El oficialismo, además, intenta capitalizar el desconcierto de una oposición que no encuentra un rumbo común. La sociedad todavía no percibe en forma extendida los efectos positivos de la política económica. El alivio en la inflación, que permanece por encima del 2% mensual, la caída parcial de la pobreza y la calma cambiaria son avances relevantes, pero insuficientes para quienes ven deteriorarse su poder adquisitivo y aumentar la desigualdad. El Gobierno sabe que ese cansancio social puede convertirse en un límite serio si no logra mostrar resultados más tangibles.

Por eso, Milei acelerará en los próximos meses. El Presupuesto será el primer test. Habrá negociación, pero mínima: la instrucción es defender los equilibrios fiscales como condición indispensable. Nada de concesiones que afecten recursos nacionales. El resto deberá dirimirse entre los propios gobernadores y sus representantes.
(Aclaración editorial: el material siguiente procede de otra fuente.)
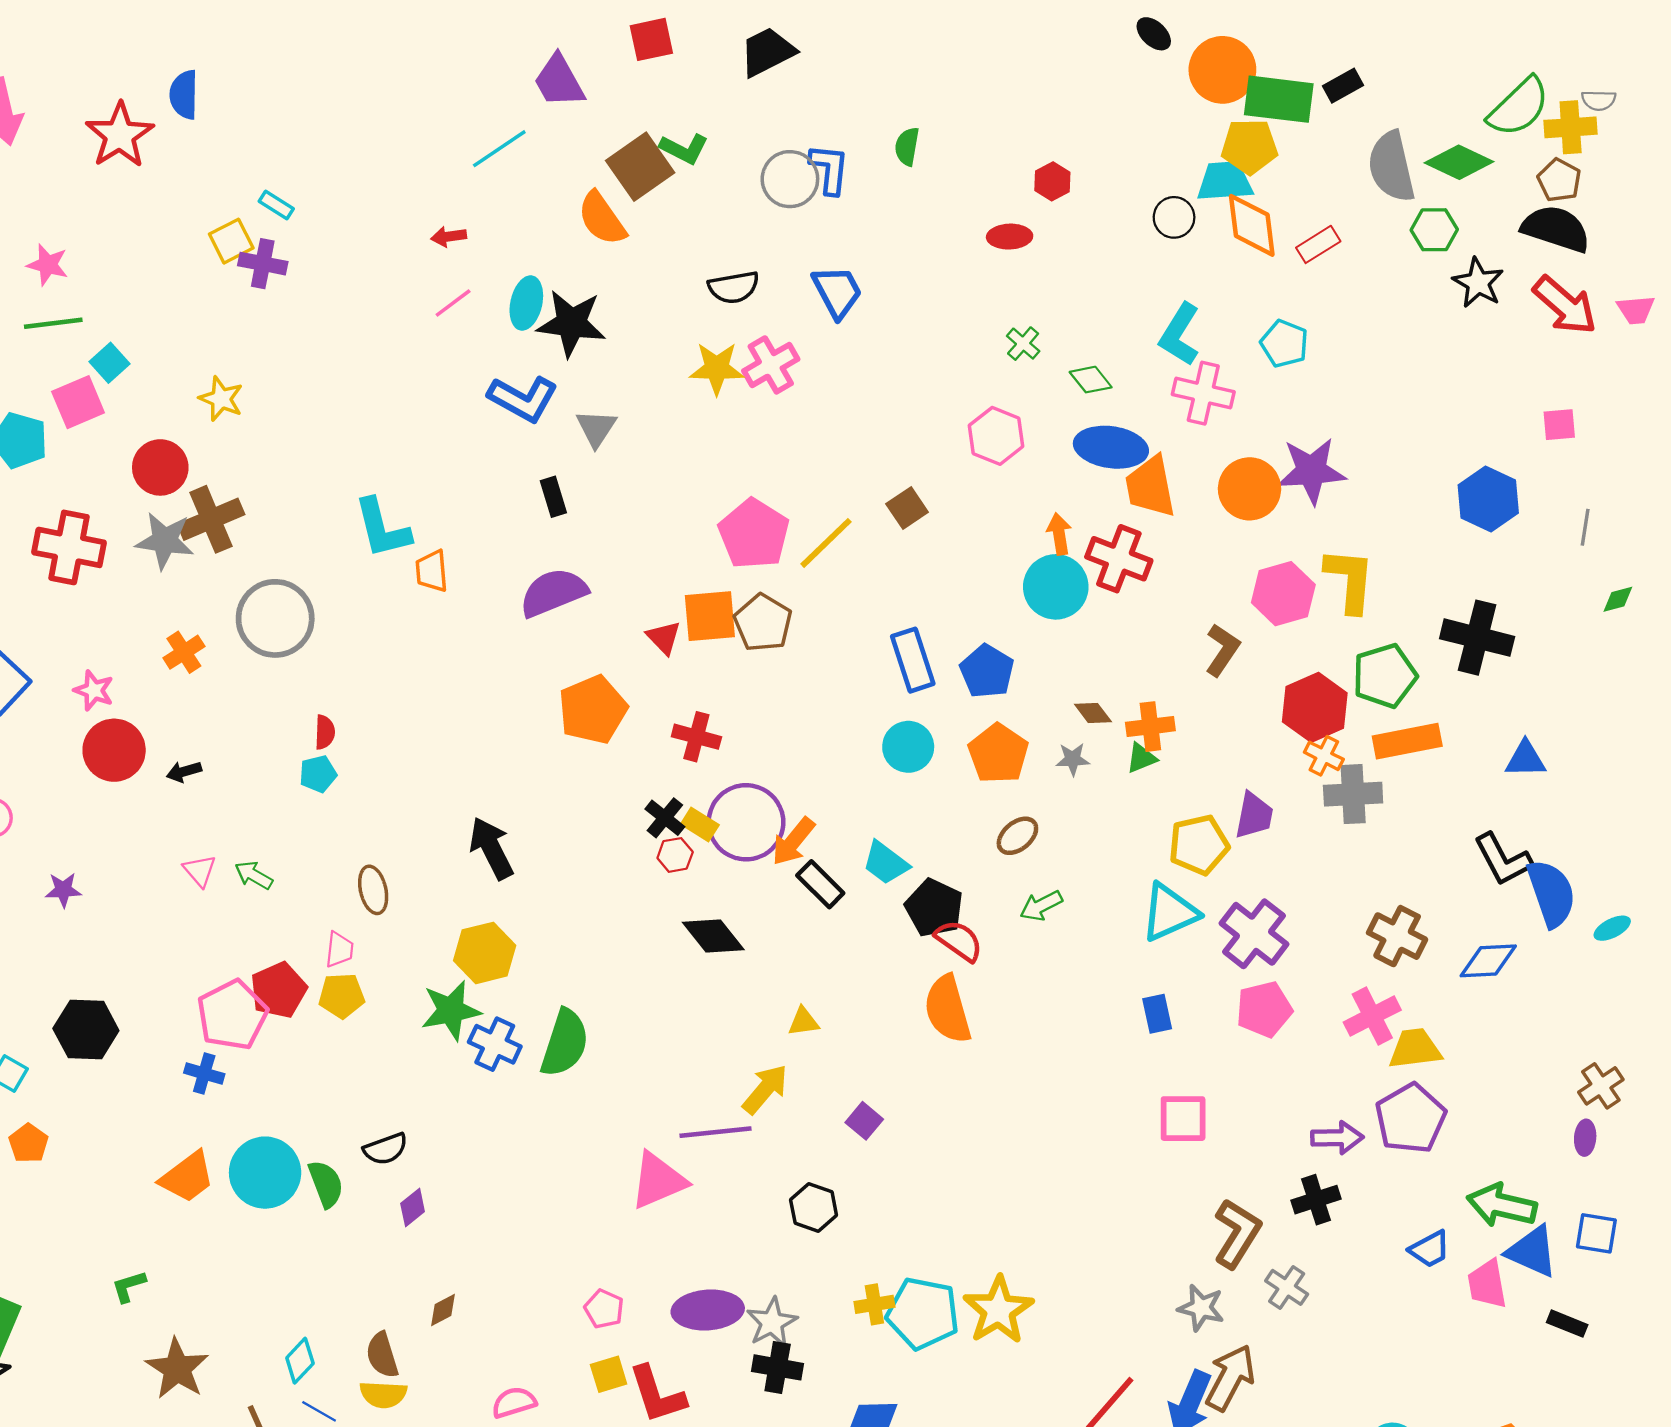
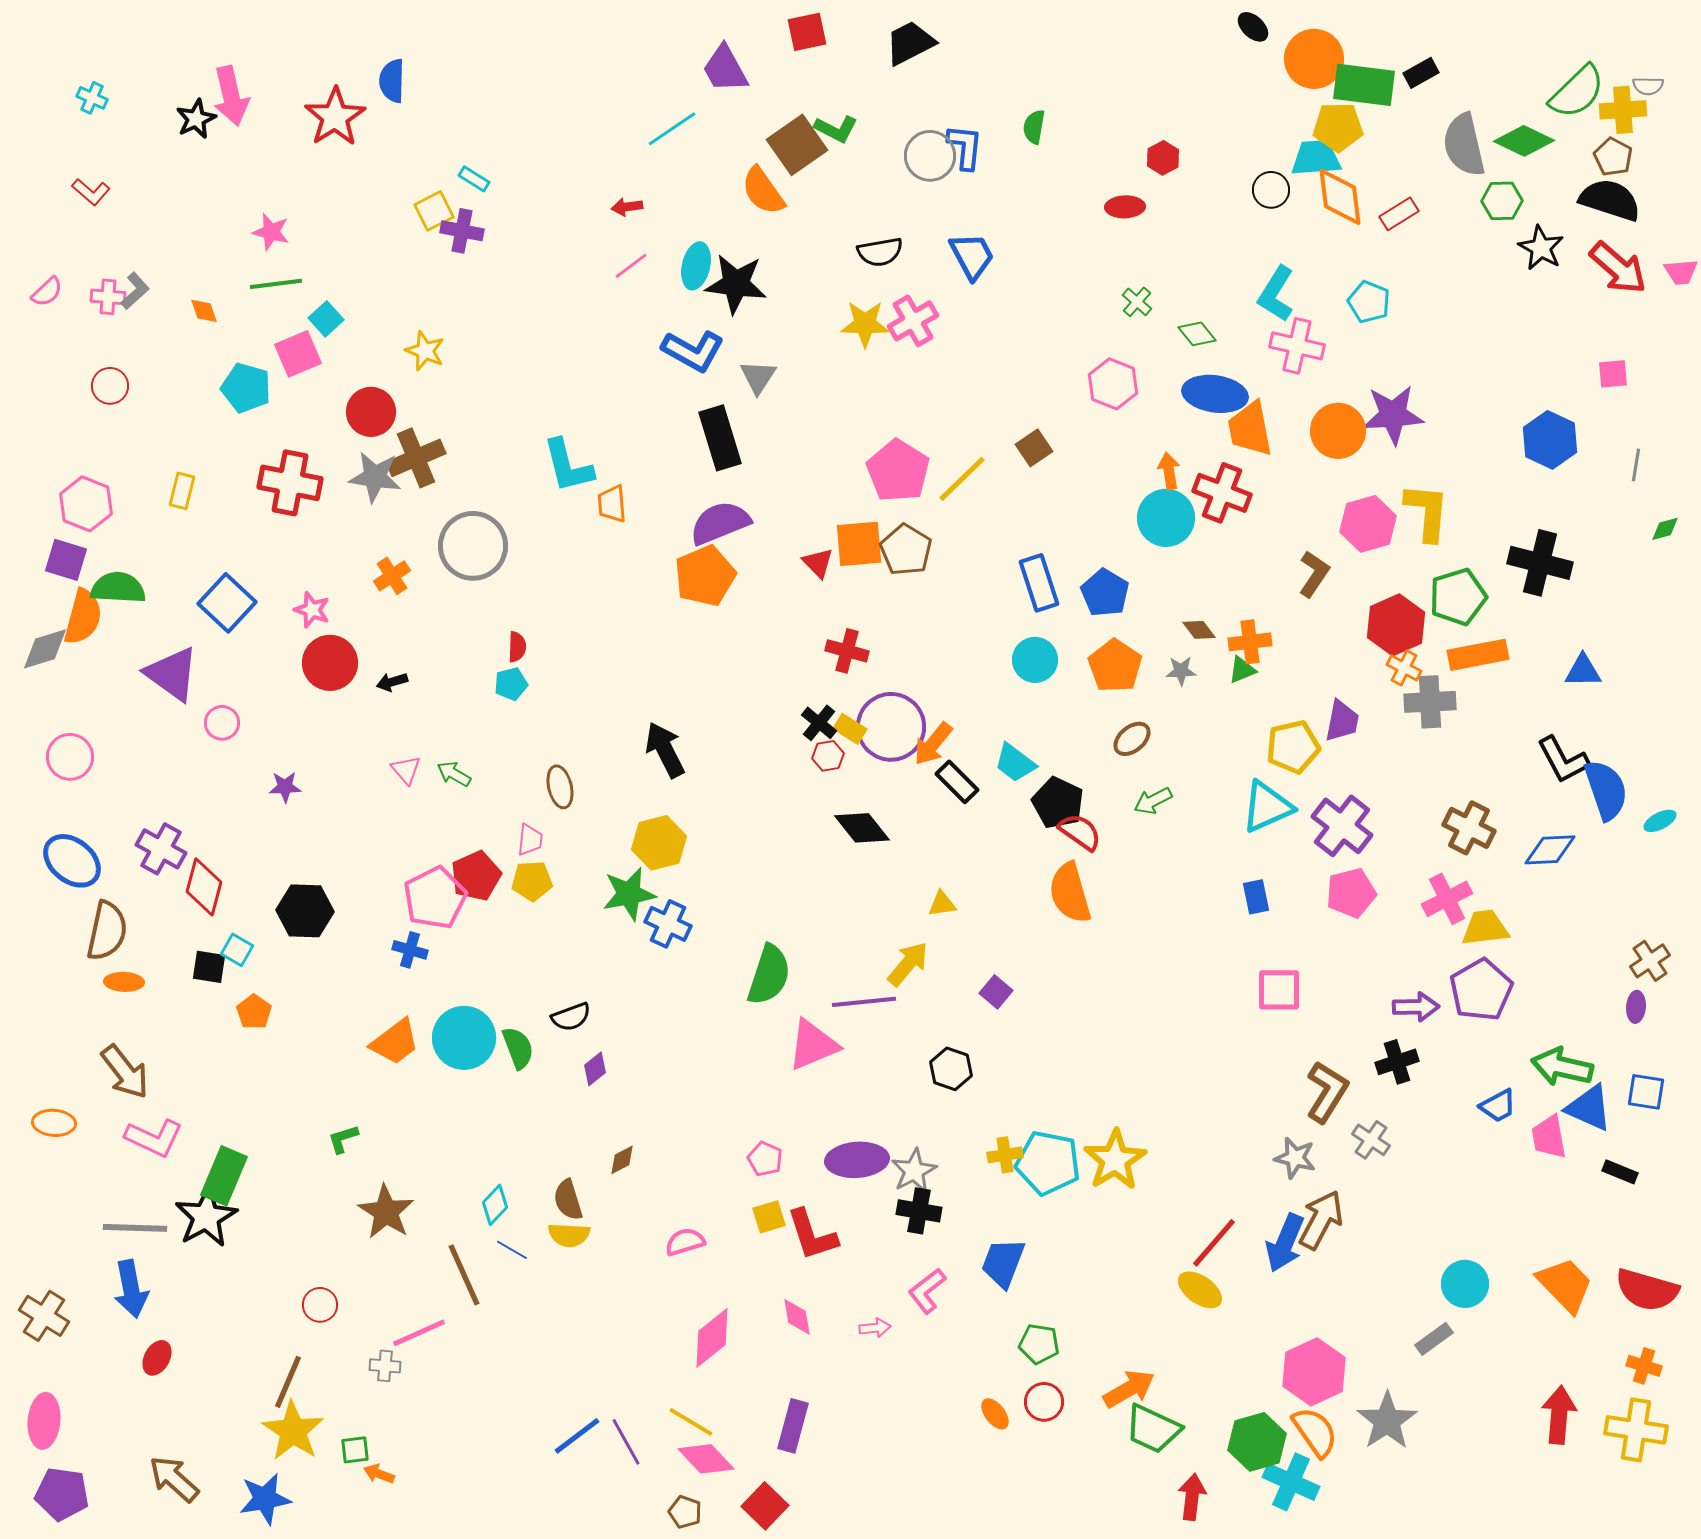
black rectangle: (553, 497) -> (720, 438), size x1.8
orange pentagon: (593, 710) -> (705, 576), moved
green semicircle: (565, 1043) -> (769, 975), moved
La otra pieza clave será la llamada “ley de inocencia fiscal”, destinada a inducir a los argentinos a mover los dólares guardados fuera del sistema. El objetivo es doble: contener el tipo de cambio y reactivar el consumo, que permanece en estado de congelamiento salvo por algunas señales aisladas en los sectores de mayor poder adquisitivo. La desigualdad creciente, advierten algunos analistas, podría volverse un problema político de magnitud si no se la aborda a tiempo.

A ello se suma la discusión sobre la reforma laboral, que el Gobierno considera central para revertir la destrucción de empleo formal registrada en los últimos meses. El texto —según se afirma— está prácticamente cerrado y bajo revisión de Patricia Bullrich. La premisa oficial es que el statu quo laboral no garantiza estabilidad ni creación de trabajo, y que retrasar esta discusión sería, a esta altura, una forma de inmovilismo.

El mileísmo se mueve hoy bajo una nueva lógica: conservar la identidad sin repetir las disfuncionalidades que casi lo desbordan. Si lo logrará o no, es una incógnita abierta. Lo único seguro es que, en esta etapa, las formas importan tanto como las ideas. Y que el tiempo, siempre escaso en política, empieza a correr más rápido.